Entries provided:
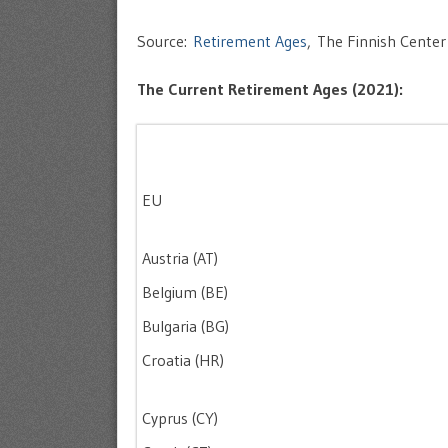
Source:
Retirement Ages
, The Finnish Center
The Current Retirement Ages (2021):
EU
Austria (AT)
Belgium (BE)
Bulgaria (BG)
Croatia (HR)
Cyprus (CY)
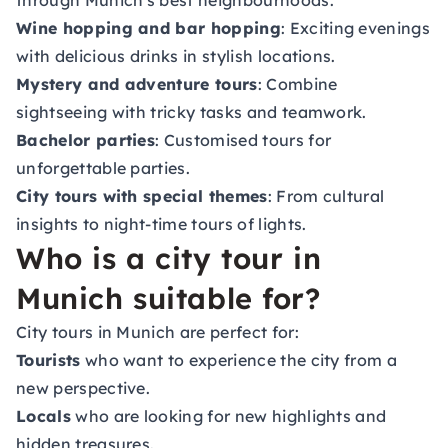
through Munich's best neighbourhoods.
Wine hopping and bar hopping
: Exciting evenings
with delicious drinks in stylish locations.
Mystery and adventure tours
: Combine
sightseeing with tricky tasks and teamwork.
Bachelor parties
: Customised tours for
unforgettable parties.
City tours with special themes
: From cultural
insights to night-time tours of lights.
Who is a city tour in
Munich suitable for?
City tours in Munich are perfect for:
Tourists
who want to experience the city from a
new perspective.
Locals
who are looking for new highlights and
hidden treasures.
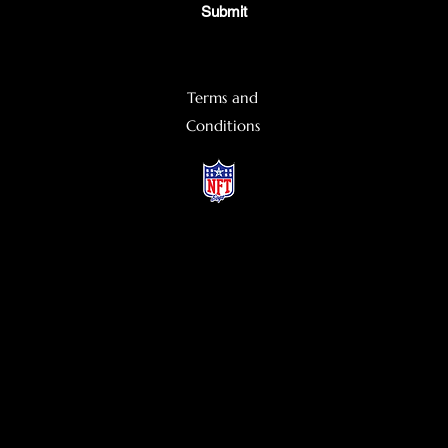
Submit
Terms and
Conditions
©2022 by DripHunter & Company. Proudly created with Wix.com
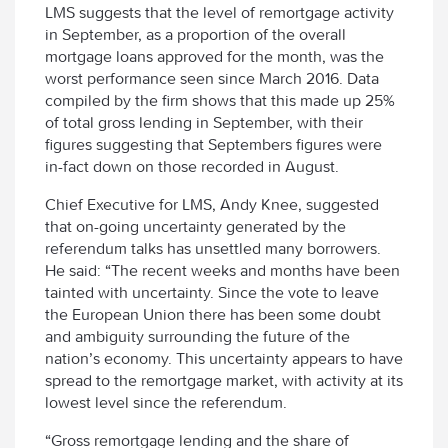
LMS suggests that the level of remortgage activity
in September, as a proportion of the overall
mortgage loans approved for the month, was the
worst performance seen since March 2016. Data
compiled by the firm shows that this made up 25%
of total gross lending in September, with their
figures suggesting that Septembers figures were
in-fact down on those recorded in August.
Chief Executive for LMS, Andy Knee, suggested
that on-going uncertainty generated by the
referendum talks has unsettled many borrowers.
He said: “The recent weeks and months have been
tainted with uncertainty. Since the vote to leave
the European Union there has been some doubt
and ambiguity surrounding the future of the
nation’s economy. This uncertainty appears to have
spread to the remortgage market, with activity at its
lowest level since the referendum.
“Gross remortgage lending and the share of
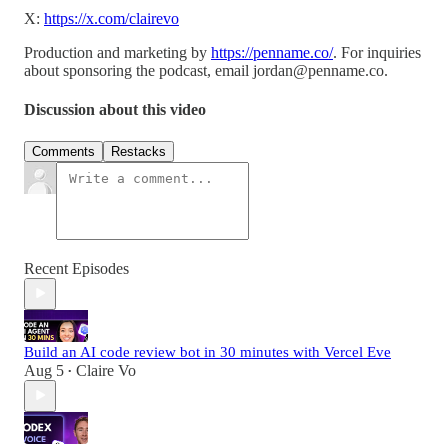
X:
https://x.com/clairevo
Production and marketing by
https://penname.co/
. For inquiries
about sponsoring the podcast, email
jordan@penname.co
.
Discussion about this video
Comments
Restacks
Recent Episodes
Build an AI code review bot in 30 minutes with Vercel Eve
Aug 5
Claire Vo
•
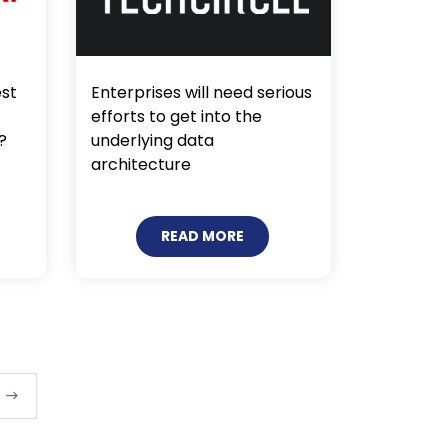
est
Enterprises will need serious
efforts to get into the
?
underlying data
architecture
READ MORE
t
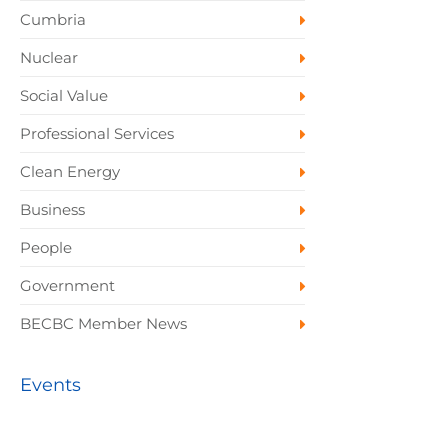
Cumbria
Nuclear
Social Value
Professional Services
Clean Energy
Business
People
Government
BECBC Member News
Events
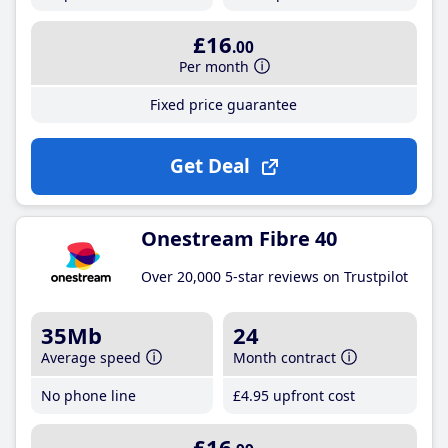
£16
.00
Per month
Fixed price guarantee
Get Deal
Onestream Fibre 40
Over 20,000 5-star reviews on Trustpilot
35Mb
24
Average speed
Month contract
No phone line
£4
.95
upfront cost
£16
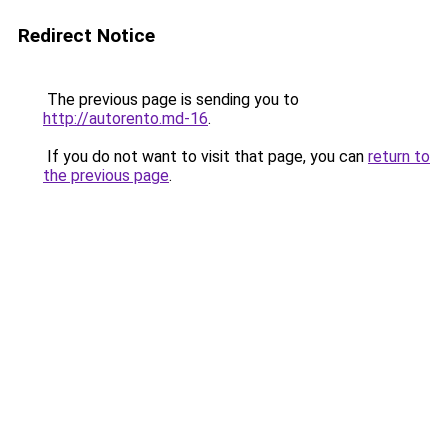
Redirect Notice
The previous page is sending you to
http://autorento.md-16
.
If you do not want to visit that page, you can
return to
the previous page
.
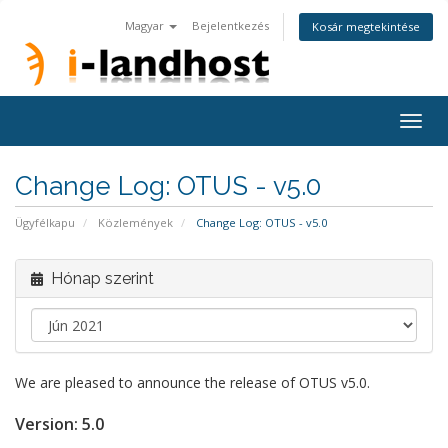
Magyar
Bejelentkezés
Kosár megtekintése
Togg
navig
Change Log: OTUS - v5.0
Ügyfélkapu
Közlemények
Change Log: OTUS - v5.0
Hónap szerint
We are pleased to announce the release of OTUS v5.0.
Version:
5.0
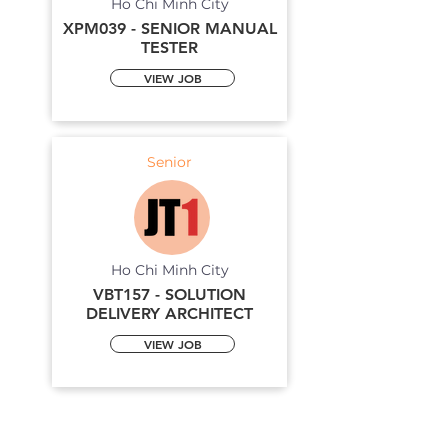
Ho Chi Minh City
XPM039 - SENIOR MANUAL
TESTER
VIEW JOB
Senior
Ho Chi Minh City
VBT157 - SOLUTION
DELIVERY ARCHITECT
VIEW JOB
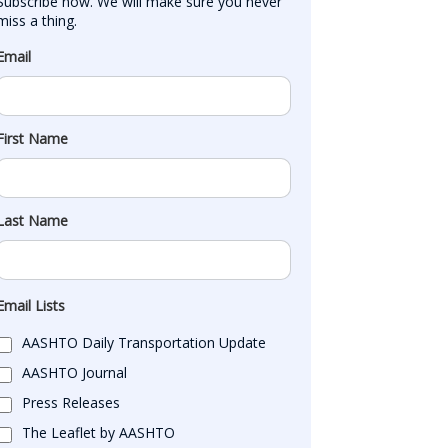
Subscribe now. We will make sure you never 
miss a thing.
Email
First Name
Last Name
Email Lists
AASHTO Daily Transportation Update
AASHTO Journal
Press Releases
The Leaflet by AASHTO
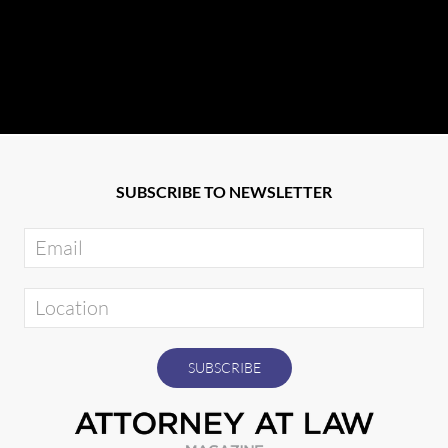
SUBSCRIBE TO NEWSLETTER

What you will do: Repeat everything in the records above exactly, except the pictures.

Solved exercise:
Source:
Retirement Ages
, The Finnish Center
The Current Retirement Ages (2021):
EU
Austria (AT)
Belgium (BE)
Bulgaria (BG)
Croatia (HR)
Cyprus (CY)
through Munich's best neighbourhoods.
Wine hopping and bar hopping
: Exciting evenings
with delicious drinks in stylish locations.
Mystery and adventure tours
: Combine
sightseeing with tricky tasks and teamwork.
Bachelor parties
: Customised tours for
unforgettable parties.
City tours with special themes
: From cultural
insights to night-time tours of lights.
Who is a city tour in
Munich suitable for?
City tours in Munich are perfect for:
Tourists
who want to experience the city from a
new perspective.
Locals
who are looking for new highlights and
hidden treasures.
Submit
Terms and
Conditions
©2022 by DripHunter & Company. Proudly created with Wix.com
LMS suggests that the level of remortgage activity
in September, as a proportion of the overall
mortgage loans approved for the month, was the
worst performance seen since March 2016. Data
compiled by the firm shows that this made up 25%
of total gross lending in September, with their
figures suggesting that Septembers figures were
in-fact down on those recorded in August.
Chief Executive for LMS, Andy Knee, suggested
that on-going uncertainty generated by the
referendum talks has unsettled many borrowers.
He said: “The recent weeks and months have been
tainted with uncertainty. Since the vote to leave
the European Union there has been some doubt
and ambiguity surrounding the future of the
nation’s economy. This uncertainty appears to have
spread to the remortgage market, with activity at its
lowest level since the referendum.
“Gross remortgage lending and the share of
X:
https://x.com/clairevo
Production and marketing by
https://penname.co/
. For inquiries
about sponsoring the podcast, email
jordan@penname.co
.
Discussion about this video
Comments
Restacks
Recent Episodes
Build an AI code review bot in 30 minutes with Vercel Eve
Aug 5
Claire Vo
•
est
Enterprises will need serious
efforts to get into the
?
underlying data
architecture
READ MORE
t
Cumbria
Nuclear
Social Value
Professional Services
Clean Energy
Business
People
Government
BECBC Member News
Events
£16
.00
Per month
Fixed price guarantee
Get Deal
Onestream Fibre 40
Over 20,000 5-star reviews on Trustpilot
35Mb
24
Average speed
Month contract
No phone line
£4
.95
upfront cost
£16
Redirect Notice
The previous page is sending you to
http://autorento.md-16
.
If you do not want to visit that page, you can
return to
the previous page
.
Magyar
Bejelentkezés
Kosár megtekintése
Togg
navig
Change Log: OTUS - v5.0
Ügyfélkapu
Közlemények
Change Log: OTUS - v5.0
Hónap szerint
We are pleased to announce the release of OTUS v5.0.
Version:
5.0
Ho Chi Minh City
XPM039 - SENIOR MANUAL
TESTER
VIEW JOB
Senior
Ho Chi Minh City
VBT157 - SOLUTION
DELIVERY ARCHITECT
VIEW JOB
Subscribe now. We will make sure you never 
miss a thing.
Email
First Name
Last Name
Email Lists
AASHTO Daily Transportation Update
AASHTO Journal
Press Releases
The Leaflet by AASHTO
SUBSCRIBE TO NEWSLETTER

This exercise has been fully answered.